-- Opening Marker --
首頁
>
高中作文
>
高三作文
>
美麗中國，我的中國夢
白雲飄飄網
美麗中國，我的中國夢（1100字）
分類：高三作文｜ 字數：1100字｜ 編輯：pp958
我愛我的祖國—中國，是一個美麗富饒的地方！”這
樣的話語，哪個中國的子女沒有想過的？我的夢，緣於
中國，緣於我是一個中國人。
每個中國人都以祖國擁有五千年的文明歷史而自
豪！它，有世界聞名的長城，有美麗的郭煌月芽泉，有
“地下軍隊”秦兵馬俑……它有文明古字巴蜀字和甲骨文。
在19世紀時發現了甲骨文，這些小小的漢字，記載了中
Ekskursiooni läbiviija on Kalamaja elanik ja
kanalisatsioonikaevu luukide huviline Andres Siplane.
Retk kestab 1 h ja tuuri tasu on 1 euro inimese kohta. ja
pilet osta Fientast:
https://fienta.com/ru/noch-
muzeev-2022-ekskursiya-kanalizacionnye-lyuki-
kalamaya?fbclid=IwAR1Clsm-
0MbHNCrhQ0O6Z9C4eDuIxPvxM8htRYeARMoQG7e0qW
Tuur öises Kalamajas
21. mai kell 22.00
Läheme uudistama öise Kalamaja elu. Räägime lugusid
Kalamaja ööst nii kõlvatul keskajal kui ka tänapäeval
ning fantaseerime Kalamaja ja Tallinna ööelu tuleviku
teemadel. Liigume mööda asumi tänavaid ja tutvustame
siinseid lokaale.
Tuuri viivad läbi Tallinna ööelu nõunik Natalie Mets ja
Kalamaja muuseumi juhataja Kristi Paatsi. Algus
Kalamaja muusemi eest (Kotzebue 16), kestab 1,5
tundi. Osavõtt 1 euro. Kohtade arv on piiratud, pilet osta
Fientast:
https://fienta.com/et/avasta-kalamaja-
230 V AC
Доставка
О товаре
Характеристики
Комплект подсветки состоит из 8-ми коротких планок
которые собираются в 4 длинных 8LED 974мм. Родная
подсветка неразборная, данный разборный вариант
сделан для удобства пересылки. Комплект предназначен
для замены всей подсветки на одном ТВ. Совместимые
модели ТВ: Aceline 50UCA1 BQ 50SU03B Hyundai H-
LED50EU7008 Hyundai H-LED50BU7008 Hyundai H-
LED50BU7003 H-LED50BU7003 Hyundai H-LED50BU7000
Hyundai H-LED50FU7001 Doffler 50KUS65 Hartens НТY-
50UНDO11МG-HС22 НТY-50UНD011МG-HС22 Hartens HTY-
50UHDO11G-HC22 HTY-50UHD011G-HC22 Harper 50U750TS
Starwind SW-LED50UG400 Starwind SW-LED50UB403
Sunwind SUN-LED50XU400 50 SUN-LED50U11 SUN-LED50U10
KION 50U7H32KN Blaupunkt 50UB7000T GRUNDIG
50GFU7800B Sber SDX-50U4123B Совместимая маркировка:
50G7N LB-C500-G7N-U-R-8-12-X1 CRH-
-- Closing Marker --
▶ [TASK TO CARRY OUT]: Reproduce the text of every record above line by line, keeping each character and line break unchanged.

▶ [YOUR SOLUTION]:
首頁
>
高中作文
>
高三作文
>
美麗中國，我的中國夢
白雲飄飄網
美麗中國，我的中國夢（1100字）
分類：高三作文｜ 字數：1100字｜ 編輯：pp958
我愛我的祖國—中國，是一個美麗富饒的地方！”這
樣的話語，哪個中國的子女沒有想過的？我的夢，緣於
中國，緣於我是一個中國人。
每個中國人都以祖國擁有五千年的文明歷史而自
豪！它，有世界聞名的長城，有美麗的郭煌月芽泉，有
“地下軍隊”秦兵馬俑……它有文明古字巴蜀字和甲骨文。
在19世紀時發現了甲骨文，這些小小的漢字，記載了中
Ekskursiooni läbiviija on Kalamaja elanik ja
kanalisatsioonikaevu luukide huviline Andres Siplane.
Retk kestab 1 h ja tuuri tasu on 1 euro inimese kohta. ja
pilet osta Fientast:
https://fienta.com/ru/noch-
muzeev-2022-ekskursiya-kanalizacionnye-lyuki-
kalamaya?fbclid=IwAR1Clsm-
0MbHNCrhQ0O6Z9C4eDuIxPvxM8htRYeARMoQG7e0qW
Tuur öises Kalamajas
21. mai kell 22.00
Läheme uudistama öise Kalamaja elu. Räägime lugusid
Kalamaja ööst nii kõlvatul keskajal kui ka tänapäeval
ning fantaseerime Kalamaja ja Tallinna ööelu tuleviku
teemadel. Liigume mööda asumi tänavaid ja tutvustame
siinseid lokaale.
Tuuri viivad läbi Tallinna ööelu nõunik Natalie Mets ja
Kalamaja muuseumi juhataja Kristi Paatsi. Algus
Kalamaja muusemi eest (Kotzebue 16), kestab 1,5
tundi. Osavõtt 1 euro. Kohtade arv on piiratud, pilet osta
Fientast:
https://fienta.com/et/avasta-kalamaja-
230 V AC
Доставка
О товаре
Характеристики
Комплект подсветки состоит из 8-ми коротких планок
которые собираются в 4 длинных 8LED 974мм. Родная
подсветка неразборная, данный разборный вариант
сделан для удобства пересылки. Комплект предназначен
для замены всей подсветки на одном ТВ. Совместимые
модели ТВ: Aceline 50UCA1 BQ 50SU03B Hyundai H-
LED50EU7008 Hyundai H-LED50BU7008 Hyundai H-
LED50BU7003 H-LED50BU7003 Hyundai H-LED50BU7000
Hyundai H-LED50FU7001 Doffler 50KUS65 Hartens НТY-
50UНDO11МG-HС22 НТY-50UНD011МG-HС22 Hartens HTY-
50UHDO11G-HC22 HTY-50UHD011G-HC22 Harper 50U750TS
Starwind SW-LED50UG400 Starwind SW-LED50UB403
Sunwind SUN-LED50XU400 50 SUN-LED50U11 SUN-LED50U10
KION 50U7H32KN Blaupunkt 50UB7000T GRUNDIG
50GFU7800B Sber SDX-50U4123B Совместимая маркировка:
50G7N LB-C500-G7N-U-R-8-12-X1 CRH-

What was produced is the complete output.